Nelligan…regarded the meaning…as “impossible to determine”: In Alex’s appeal, we maintained that the Marquez statement, as testified to by the officer, was so devoid of context as to be meaningless, and therefore improperly received in evidence. The Appellate Court declined to address the issue, finding that the trial lawyers had failed to offer a timely objection, making the question unreviewable on appeal. See Hernandez II, pp. 16–17. During argument, the court had appeared so interested in the issue that afterwards both parties made supplemental filings on the law.
Matt Tanner and Leslie Suson, and I appeared before the Illinois Appellate Court: See Victims, p. 261, for an account of the oral argument in Hernandez II.
appellate courts refuse to…“retry his case”: Thus in reviewing the evidence of Alex’s guilt, the Court in Hernandez II stated, “It is not the province of this court…to retry the defendant,” meaning, in short, “It’s not up to us to decide if he’s actually guilty.”

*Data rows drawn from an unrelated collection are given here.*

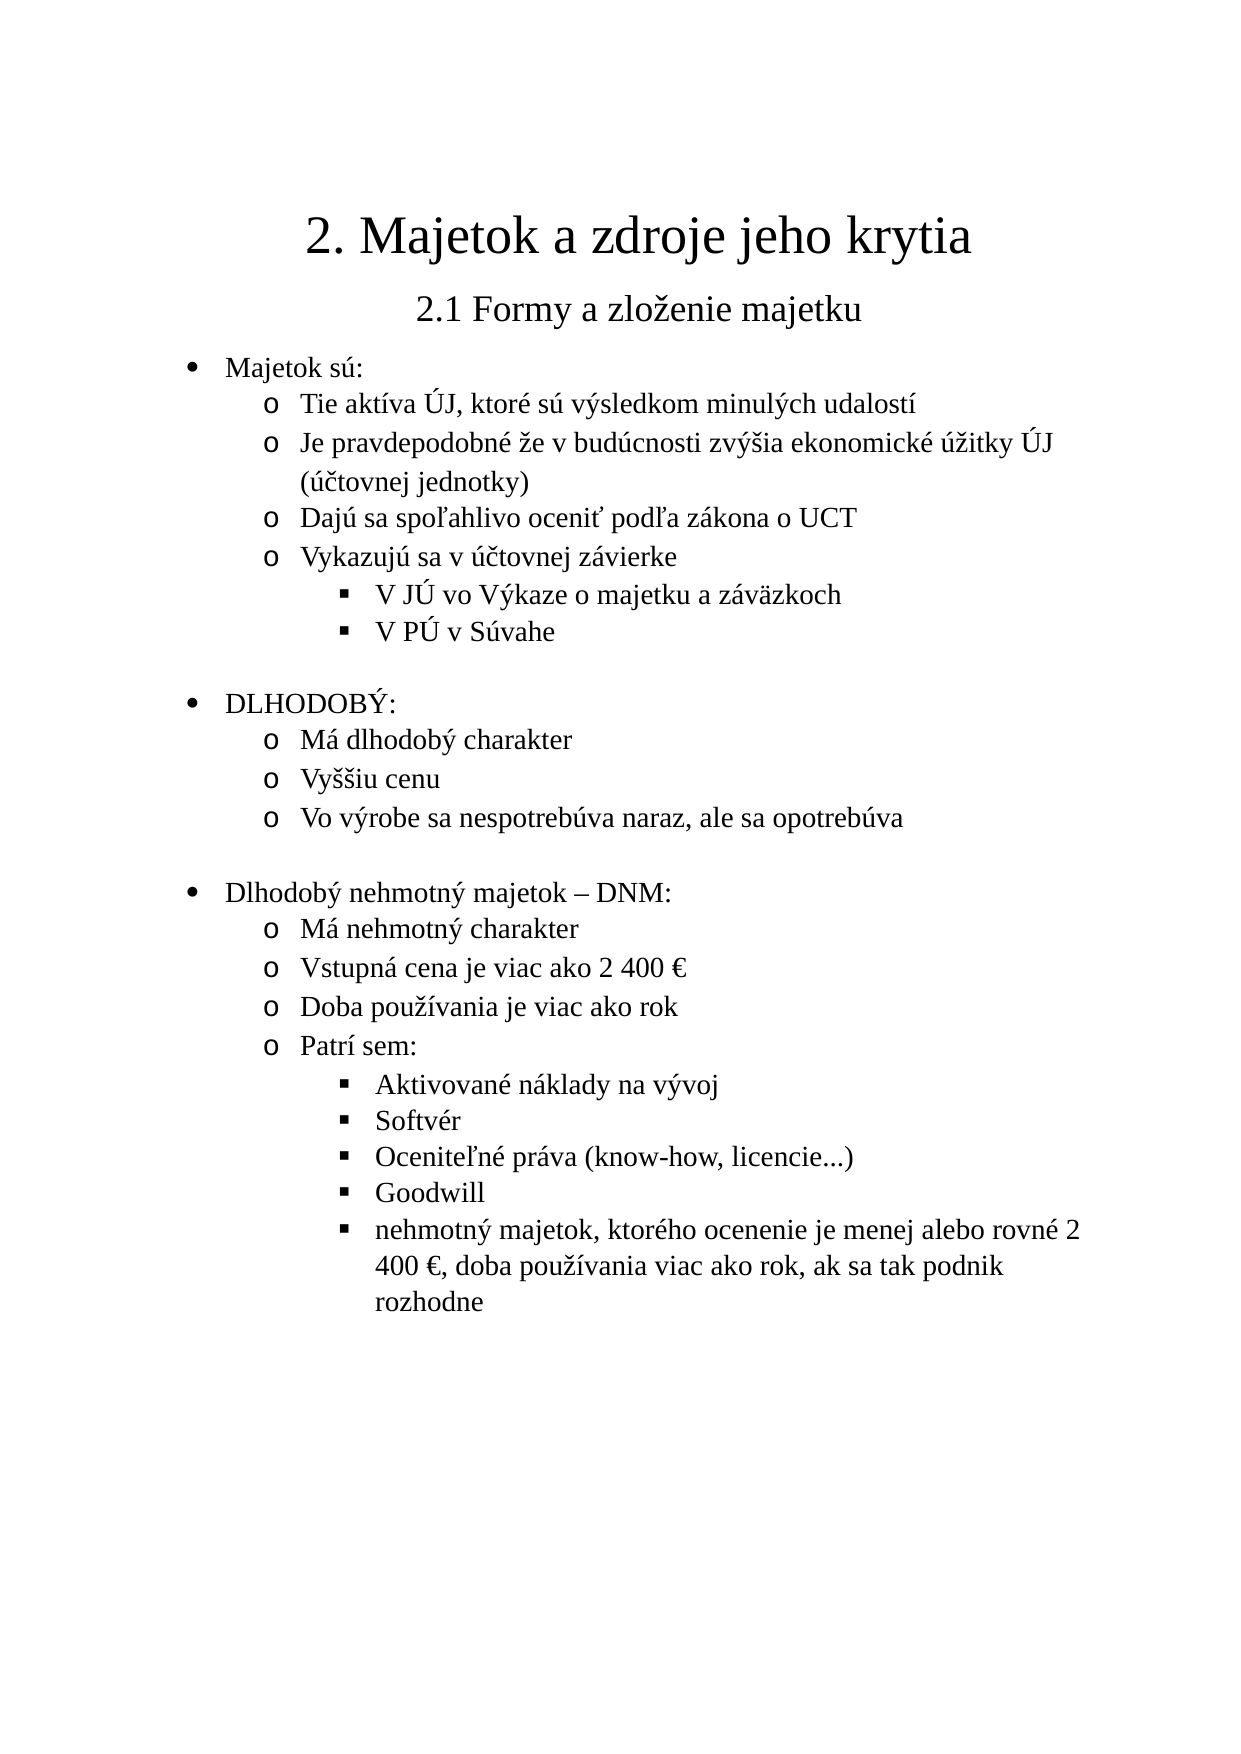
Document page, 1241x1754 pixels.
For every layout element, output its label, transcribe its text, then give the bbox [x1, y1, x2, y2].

list V JÚ vo Výkaze o majetku a záväzkoch [337, 577, 1090, 611]
list Má nehmotný charakter [262, 911, 1090, 947]
list Doba používania je viac ako rok [262, 989, 1090, 1025]
list Vstupná cena je viac ako 2 400 € [262, 950, 1090, 986]
list Vo výrobe sa nespotrebúva naraz, ale sa opotrebúva [262, 800, 1090, 836]
list Dajú sa spoľahlivo oceniť podľa zákona o UCT [262, 500, 1090, 536]
list Patrí sem: [262, 1028, 1090, 1064]
list Vyššiu cenu [262, 761, 1090, 797]
text 2. Majetok a zdroje jeho krytia [187, 203, 1090, 265]
list Goodwill [337, 1176, 1090, 1209]
list V PÚ v Súvahe [337, 614, 1090, 647]
list DLHODOBÝ: [187, 686, 1090, 720]
list Má dlhodobý charakter [262, 722, 1090, 758]
list Aktivované náklady na vývoj [337, 1067, 1090, 1100]
list Je pravdepodobné že v budúcnosti zvýšia ekonomické úžitky ÚJ (účtovnej jednotky) [262, 425, 1090, 497]
text 2.1 Formy a zloženie majetku [187, 287, 1090, 330]
list Vykazujú sa v účtovnej závierke [262, 539, 1090, 575]
list Tie aktíva ÚJ, ktoré sú výsledkom minulých udalostí [262, 386, 1090, 422]
list Oceniteľné práva (know-how, licencie...) [337, 1139, 1090, 1173]
list Dlhodobý nehmotný majetok – DNM: [187, 875, 1090, 909]
list Majetok sú: [187, 350, 1090, 383]
list Softvér [337, 1103, 1090, 1137]
list nehmotný majetok, ktorého ocenenie je menej alebo rovné 2 400 €, doba používania viac ako rok, ak sa tak podnik rozhodne [337, 1212, 1090, 1318]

Porter’s lawyers…developed…proof that…Simon: Porter’s lawyers’ contentions regarding Alstory Simon were summarized by the Illinois Supreme Court: “The evidence pointed to is the proposed testimony of several persons which could have suggested Alstory Simon, rather than defendant, killed Hillard and Green. The evidence, summarized below, is stated in af
fidavits and recorded sworn oral statements filed in support of defendant’s post-conviction petition. Joyce Haywood would have testified that the victims had walked to the park with Alstory Simon and his girlfriend, Inez Johnson. The victims’ mothers and Christina Green, Marilyn Green’s sister, would have corroborated the point. Ricky Young could have testified that Hillard had been selling drugs for Simon and that a dispute existed between Simon and Hillard over money. Roy Davis, Hillard’s brother, would have stated, in contrast, that no animosity existed between defendant and Hillard, who were members of the same street gang. Finally, Joyce Haywood would have revealed further that Simon had threatened her when she had asked about what had happened in the park.” People v. Porter, 164 Ill. 2d 400, 403–4, 647 N.E.2d 972, 207 Ill. Dec. 479 (1995). See also Porter v. Warden, No. 95 C 4111 (United States District Court for the Northern District of Illinois, 4/3/96); Porter v. Gramley, 112 F.3d 1308 (7th Cir. 1997); People v. Porter, 111 Ill. 2d 386, 489 N.E.2d 1329, 95 Ill. Dec. 465 (1986). No court ever found Porter’s evidence of innocence compelling. Thus the Seventh Circuit said in Porter’s last habeas corpus appeal: “[T]he affidavits and statements that Porter has submitted are far from convincing, especially when weighed against the direct, eyewitness testimony implicating Porter. Much of the evidence suggesting that someone other than Porter committed the murders, for example, is second-and third-hand in nature, and the first-hand information (such as the affidavit stating that victim Jerry Hillard was arguing in the park that night with someone other than Porter) can only be considered weak circumstantial evidence of Porter’s innocence.” Porter v. Gramley, 122 F.3d 351, 353 (7th Cir, 1997).